I would back off that and fast. He may be telling you one thing with his mouth, but his actions are telling you another story. Ultimately that's your decision to make.

kimscorner
by on Nov. 19, 2010 at 4:34 PM

I've always said "actions speak louder than words"....and that's what I've been thinking with him.....

ShannaBee
by on Nov. 19, 2010 at 6:19 PM

When DH and I were dating it was understood our seperate households were our responsibility. I never asked his help with my bills and he never asked for mine. He didn't live with me so I didn't see the point in him financially contributing to a house that was not his residence. I also don't like borrowing money from anyone and refused to ask him for help.
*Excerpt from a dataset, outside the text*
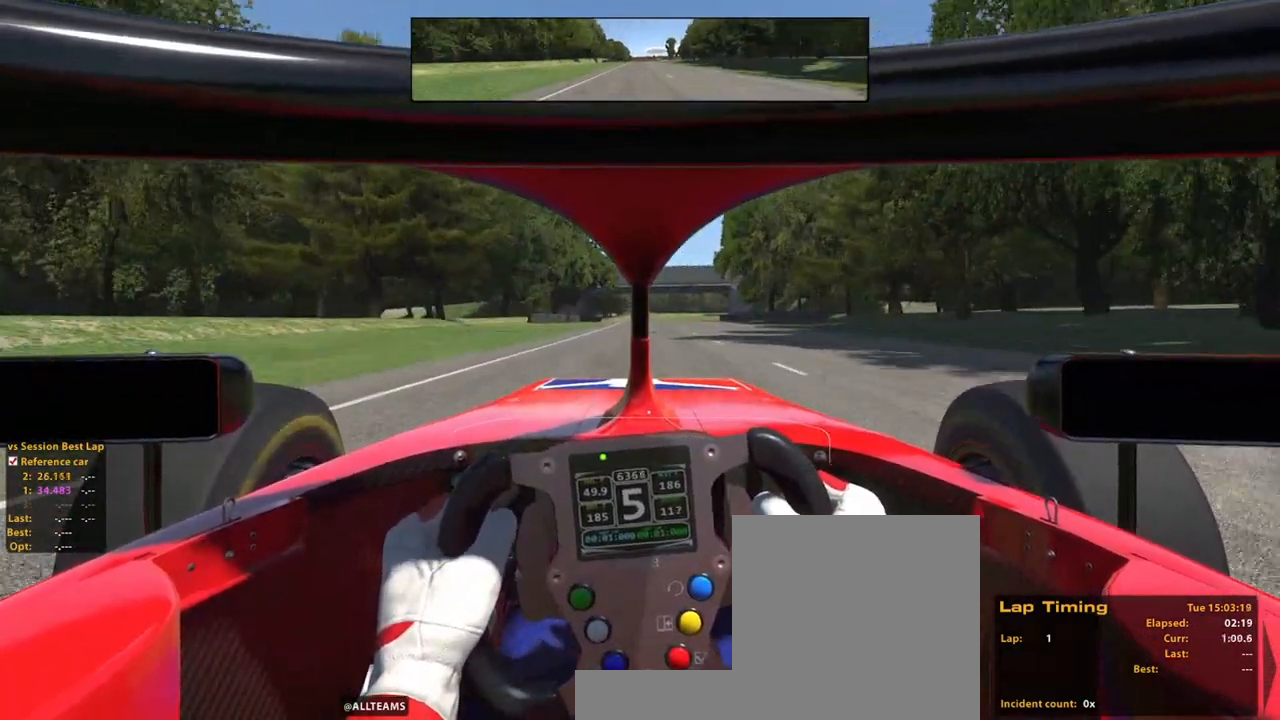
{"dt_ms": 500, "buttons": ["R2"], "left_stick": "up", "right_stick": "center", "events": []}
That's just how we were.

What are his reasonings for not wanting you to meet his family?

jenbscott
by on Nov. 19, 2010 at 6:29 PM


Yes

Quoting kimscorner:

If he loved me so much, wouldn't he step up and help me out?  Wouldn't he get moved in?  Wouldn't I meet his family?


But as far as helping out on bills and things of that nature, no.

Maybe he's not ready to be as commited as you think? Just asking because that's what it sounds like.

kimscorner
by on Nov. 19, 2010 at 7:38 PM

I guess it's a story of what he says isn't how he acts.  He says he wants all the same things with me.  He says he wants us to find a place (mine's too small, and his apt is only a 2 bdrm that doesn't allow pets), he wants us to get married, and after the miscarriage, he is actively trying with me again.

He just doesn't seem to move it into high gear and get stuff done!

Lilypie - Personal pictureLilypie Angel and Memorial tickers
jenbscott
by on Nov. 20, 2010 at 2:26 PM


Quoting kimscorner:

I guess it's a story of what he says isn't how he acts.  He says he wants all the same things with me.  He says he wants us to find a place (mine's too small, and his apt is only a 2 bdrm that doesn't allow pets), he wants us to get married, and after the miscarriage, he is actively trying with me again.

He just doesn't seem to move it into high gear and get stuff done!

This is how my dh is. It takes for me to do things and he will follow. If I don't do anything, nothing will get done. Maybe it'll take for you to do the same thing. When you do take the first step and he still doesnt do anything than that'll let you know where he really stands.